I don't think that "IRL" terraforming would be QUITE as common as it seems to be in Traveller... but given the history of the galaxy and the various precursors to Humaniti it wouldn't exactly be unusual or even uncommon.

combatmedic 10-10-2011 03:12 PM

Re: Terraforming in the OTU
 
Quote:

Originally Posted by Malenfant (Post 1260593)
Because it wasn't relevant to what I was saying, and I agreed with that last part? I was commenting more about the fact that people use the argument that you raised about adding more crazy stuff because crazy stuff was there already, not that you necessarily believed that yourself.

Fair enough. I think you can see why it was a bit confusing, though.

Flyndaran 10-10-2011 05:01 PM

Re: Terraforming in the OTU
 
Quote:

Originally Posted by Malenfant (Post 1260593)
Because it wasn't relevant to what I was saying, and I agreed with that last part?

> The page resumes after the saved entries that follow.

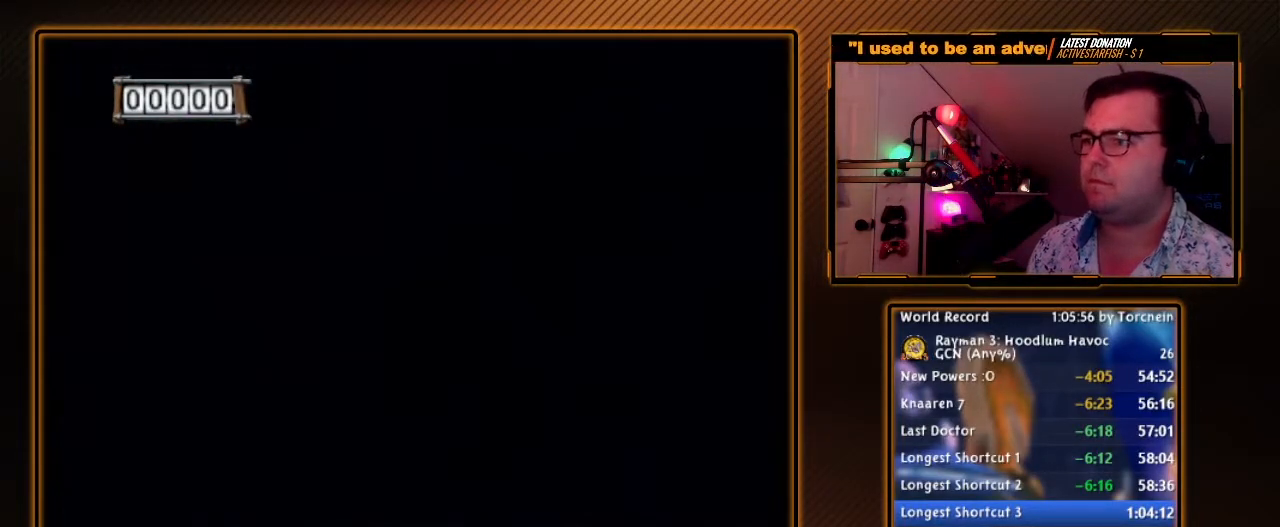
{"buttons": ["A"], "left_stick": "up", "right_stick": "center", "events": []}
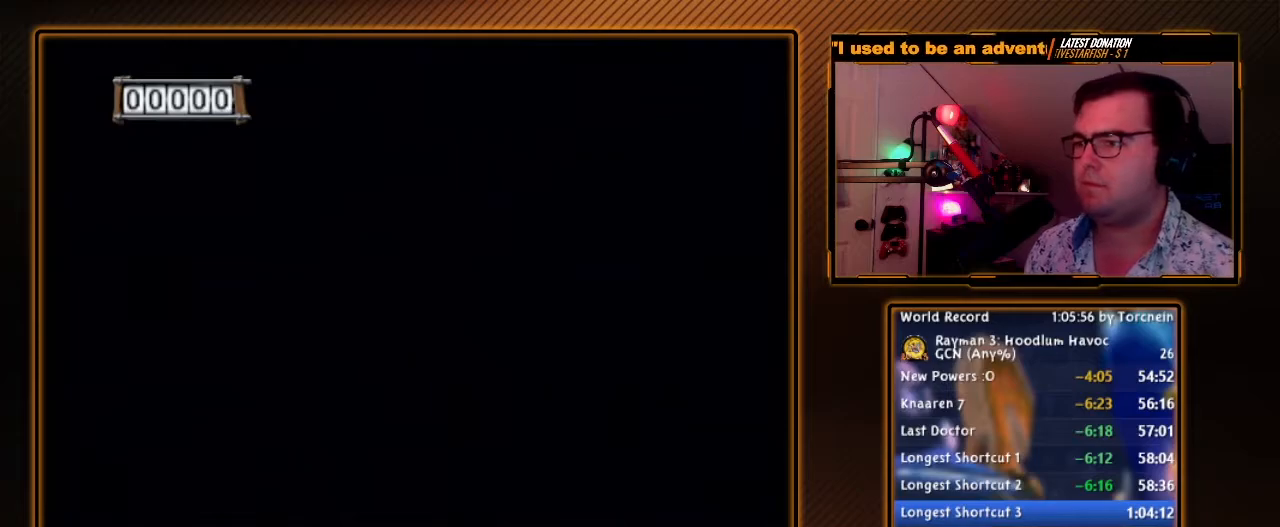
{"buttons": ["A"], "left_stick": "up", "right_stick": "center", "events": []}
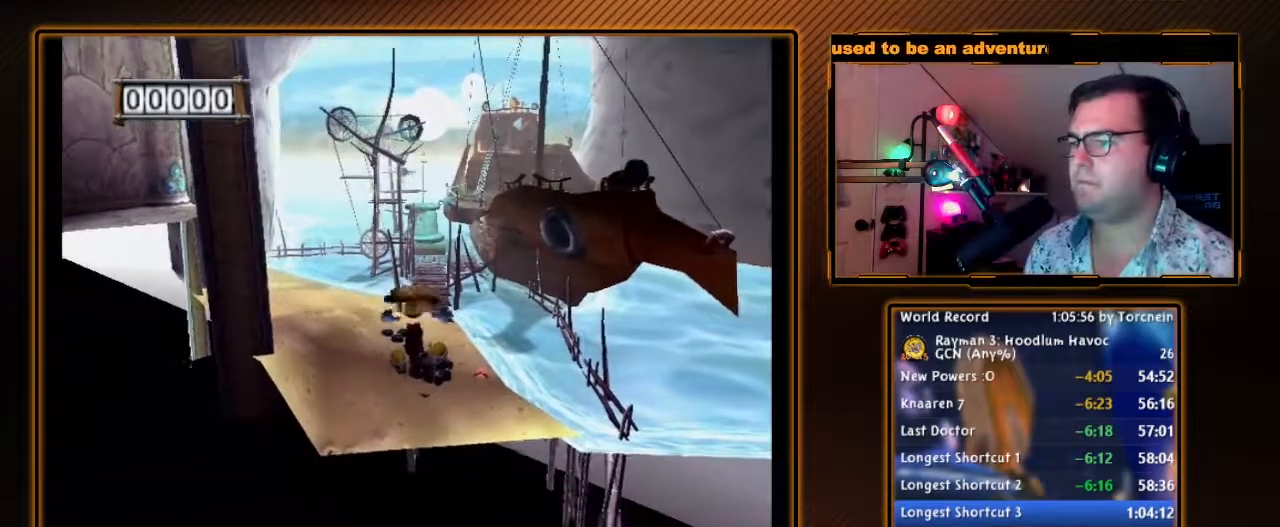
{"buttons": ["A"], "left_stick": "up", "right_stick": "center", "events": []}
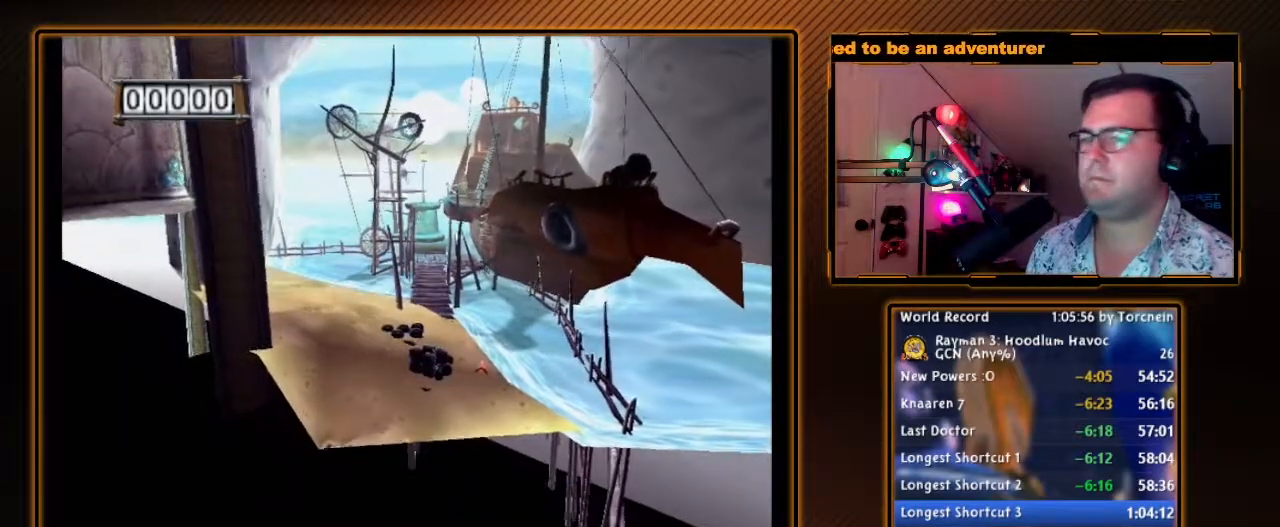
{"buttons": ["A", "B"], "left_stick": "up", "right_stick": "center", "events": [[433, "B", "down"]]}
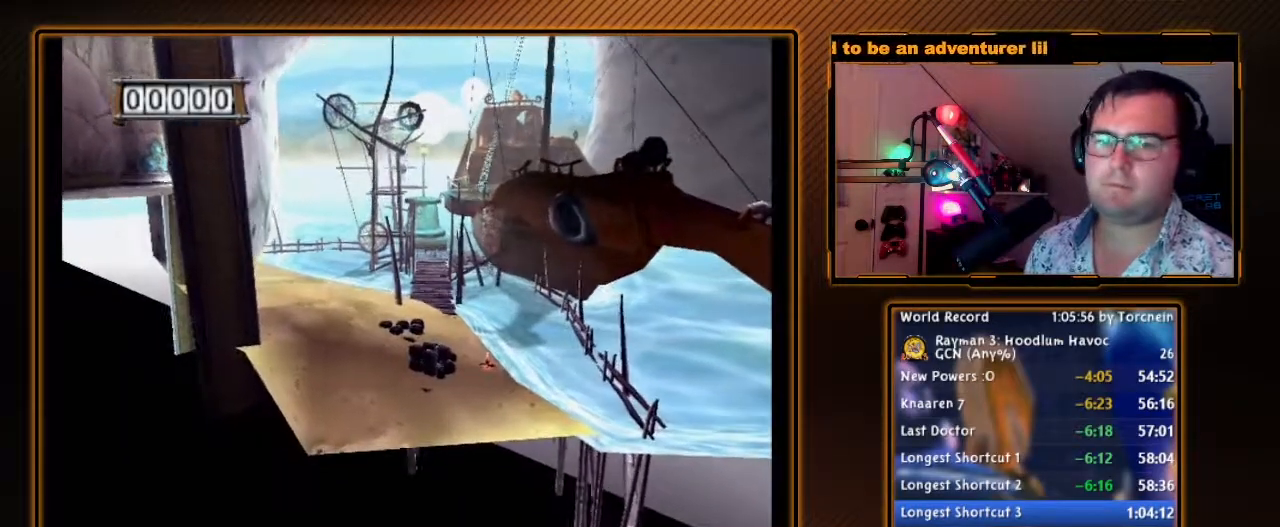
{"buttons": ["A", "B"], "left_stick": "up", "right_stick": "center", "events": []}
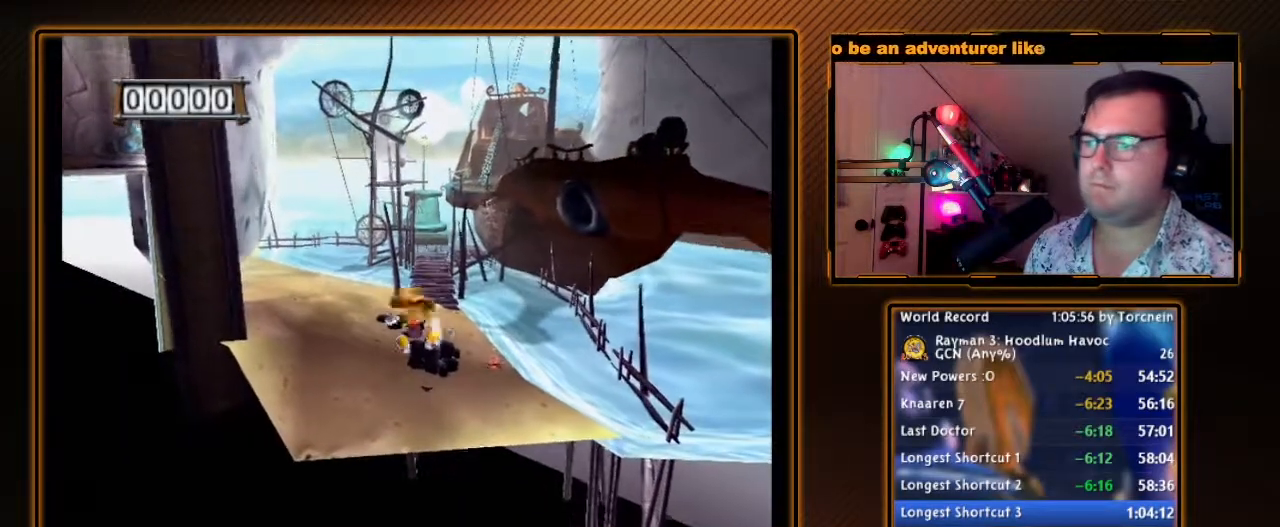
{"buttons": ["A", "B"], "left_stick": "up", "right_stick": "center", "events": [[17, "B", "up"], [400, "B", "down"]]}
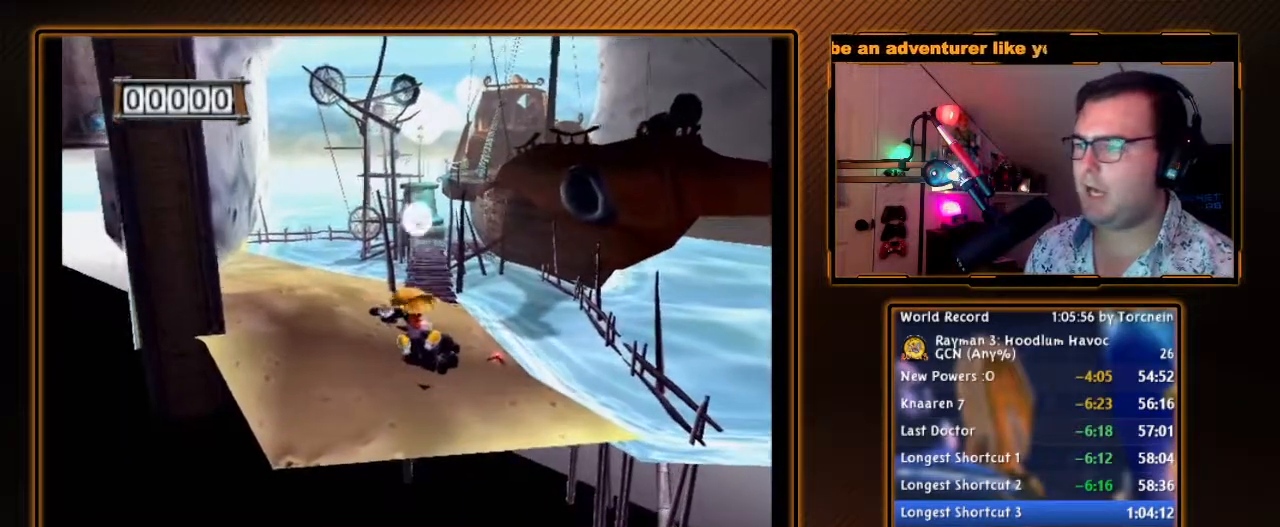
{"buttons": ["A"], "left_stick": "up", "right_stick": "center", "events": [[483, "B", "up"]]}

I was commenting more about the fact that people use the argument that you raised about adding more crazy stuff because crazy stuff was there already, not that you necessarily believed that yourself.

I'm sorry that my initial posts favored that criticism. I now know that just because the base settings include quite a few impossibilities doesn't mean that players want to add any more.